Relationship of Hearing Impairment to Dementia and Cognitive Dysfunction in Older Adults
• Richard F. Uhlmann, MD, MPH;
• Eric B. Larson, MD, MPH;
• Thomas S. Rees, PhD;
• Thomas D. Koepsell, MD, MPH;
• Larry G. Duckert, MD, PhD
[-] Author Affiliations
• From the Departments of Medicine (Drs Uhlmann and Larson), Health Services (Drs Uhlmann, Larson, and Koepsell), Otolaryngology (Drs Rees and Duckert), and Epidemiology (Dr Koepsell), University of Washington, Seattle.
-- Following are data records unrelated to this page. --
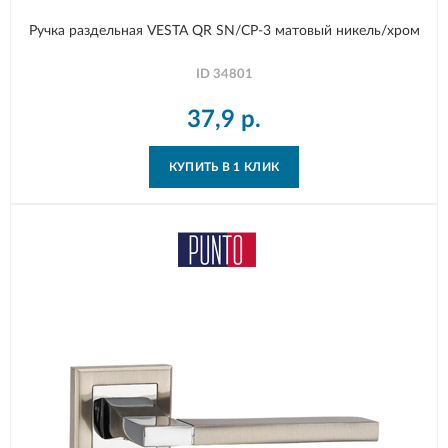
Ручка раздельная VESTA QR SN/CP-3 матовый никель/хром
ID
34801
37,9
р.
КУПИТЬ В 1 КЛИК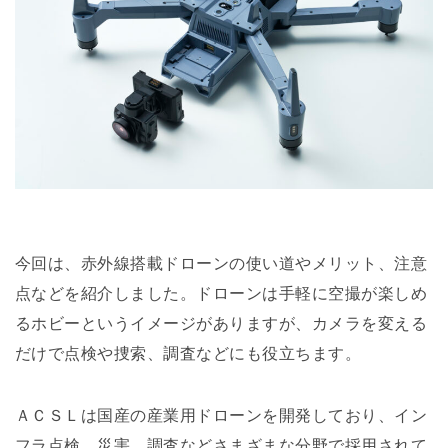
今回は、赤外線搭載ドローンの使い道やメリット、注意
点などを紹介しました。ドローンは手軽に空撮が楽しめ
るホビーというイメージがありますが、カメラを変える
だけで点検や捜索、調査などにも役立ちます。
ＡＣＳＬは国産の産業用ドローンを開発しており、イン
フラ点検、災害、調査などさまざまな分野で採用されて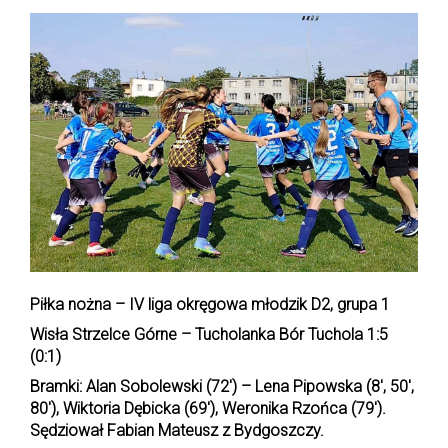
Piłka nożna – IV liga okręgowa młodzik D2, grupa 1
Wisła Strzelce Górne – Tucholanka Bór Tuchola 1:5
(0:1)
Bramki: Alan Sobolewski (72′) – Lena Pipowska (8′, 50′,
80′), Wiktoria Dębicka (69′), Weronika Rzońca (79′).
Sędziował Fabian Mateusz z Bydgoszczy.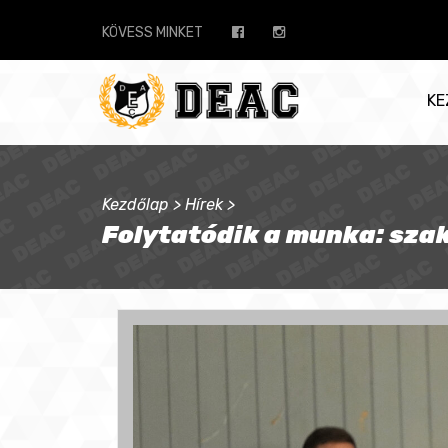
KÖVESS MINKET
KE
Kezdőlap
>
Hírek
>
Folytatódik a munka: sza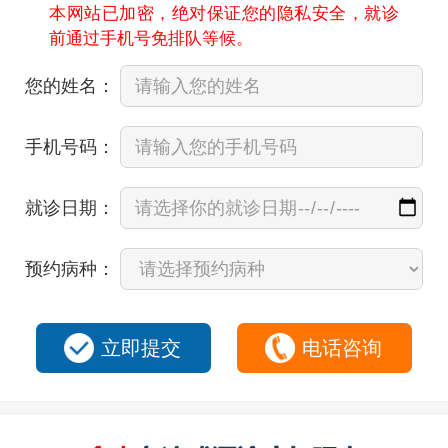
本网站已加密，绝对保证您的隐私安全，就诊
前通过手机号免排队等候。
您的姓名：
手机号码：
就诊日期：
预约病种：
立即提交
电话咨询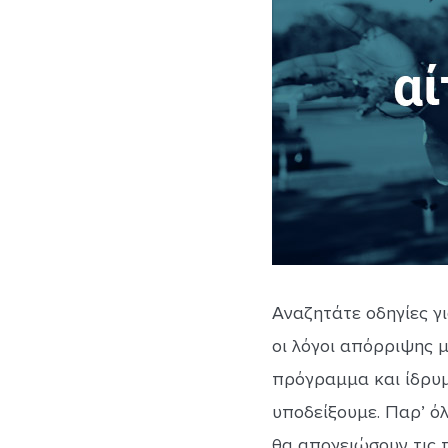
Αναζητάτε οδηγίες γι
οι λόγοι απόρριψης μ
πρόγραμμα και ίδρυμ
υποδείξουμε. Παρ’ όλ
θα απογειώσουν τις 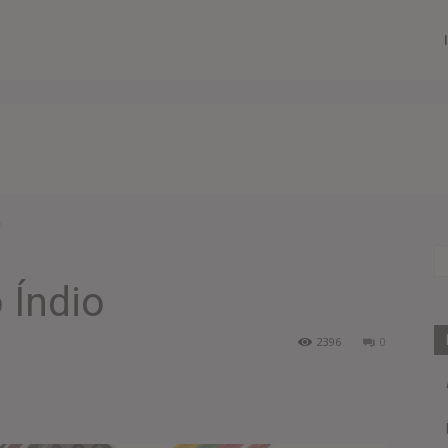
o
 Índio
2396
0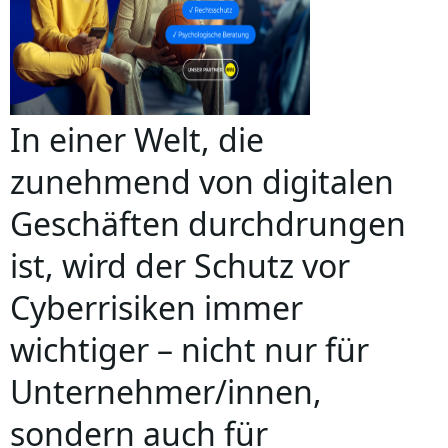
In einer Welt, die
zunehmend von digitalen
Geschäften durchdrungen
ist, wird der Schutz vor
Cyberrisiken immer
wichtiger – nicht nur für
Unternehmer/innen,
sondern auch für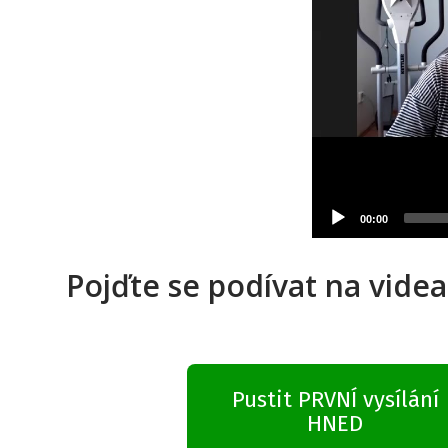
Pojďte se podívat na videa
Pustit PRVNÍ vysílání
HNED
We conducted a case-control study in 100 cases who had Alzheimer’s-type dementia and 100 age-, sex-, and education-matched, nondemented controls to evaluate the hypothesis that hearing impairment contributes to cognitive dysfunction in older adults. The prevalence of a hearing loss of 30 dB or greater was significantly higher in cases than in controls (odds ratio, 2.0; 95% confidence interval, 1.2 to 3.4), even when adjusted for potentially confounding variables. In addition, we observed a dose-response relationship in which greater hearing loss was associated with a higher adjusted relative odds of having dementia. Hearing loss was also significantly and independently correlated with the severity of cognitive dysfunction, as measured by the Mini-Mental State Examination, in nondemented as well as demented patients. These results demonstrate an association between hearing impairment and dementia and lend support to the hypothesis that hearing impairment contributes to cognitive dysfunction in older adults.